Problem to work on.
Every record here must be copied exactly, except for the images it holds.

-------- Data for analysis --------

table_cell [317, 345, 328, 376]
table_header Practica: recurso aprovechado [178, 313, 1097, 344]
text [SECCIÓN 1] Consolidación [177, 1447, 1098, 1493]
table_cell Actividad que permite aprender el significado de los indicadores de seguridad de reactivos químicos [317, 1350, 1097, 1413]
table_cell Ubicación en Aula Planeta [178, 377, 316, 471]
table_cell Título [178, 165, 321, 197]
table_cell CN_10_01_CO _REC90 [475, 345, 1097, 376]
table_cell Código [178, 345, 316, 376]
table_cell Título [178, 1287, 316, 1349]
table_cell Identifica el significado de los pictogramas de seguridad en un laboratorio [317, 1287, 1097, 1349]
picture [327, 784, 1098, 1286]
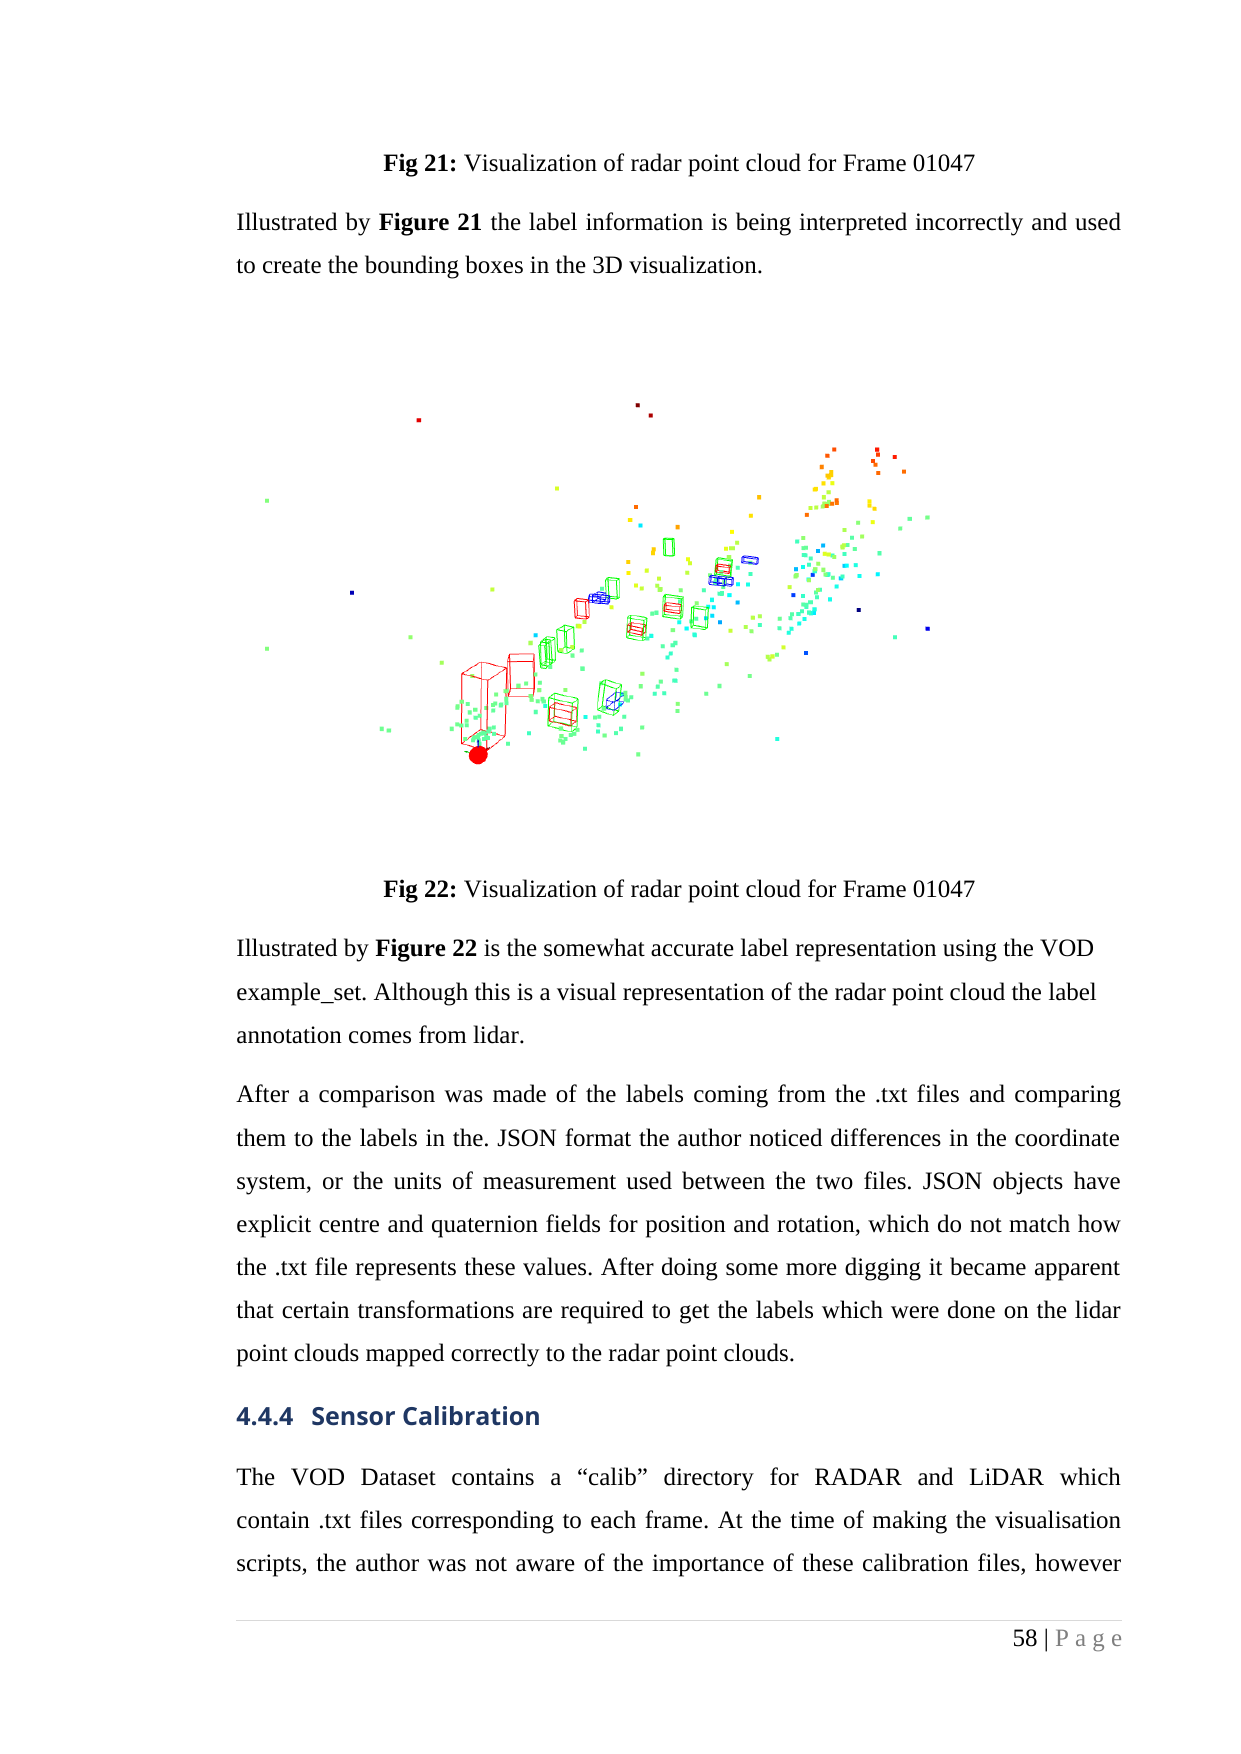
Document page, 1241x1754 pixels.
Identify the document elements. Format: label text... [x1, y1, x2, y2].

--------

Response area.
table_cell [317, 345, 328, 376]
table_header Practica: recurso aprovechado [178, 313, 1097, 344]
text [SECCIÓN 1] Consolidación [177, 1447, 1098, 1493]
table_cell Actividad que permite aprender el significado de los indicadores de seguridad de reactivos químicos [317, 1350, 1097, 1413]
table_cell Ubicación en Aula Planeta [178, 377, 316, 471]
table_cell Título [178, 165, 321, 197]
table_cell CN_10_01_CO _REC90 [475, 345, 1097, 376]
table_cell Código [178, 345, 316, 376]
table_cell Título [178, 1287, 316, 1349]
table_cell Identifica el significado de los pictogramas de seguridad en un laboratorio [317, 1287, 1097, 1349]
picture [327, 784, 1098, 1286]
Document page, 1241x1754 pixels.
Identify the document elements. Format: label text... [x1, y1, x2, y2].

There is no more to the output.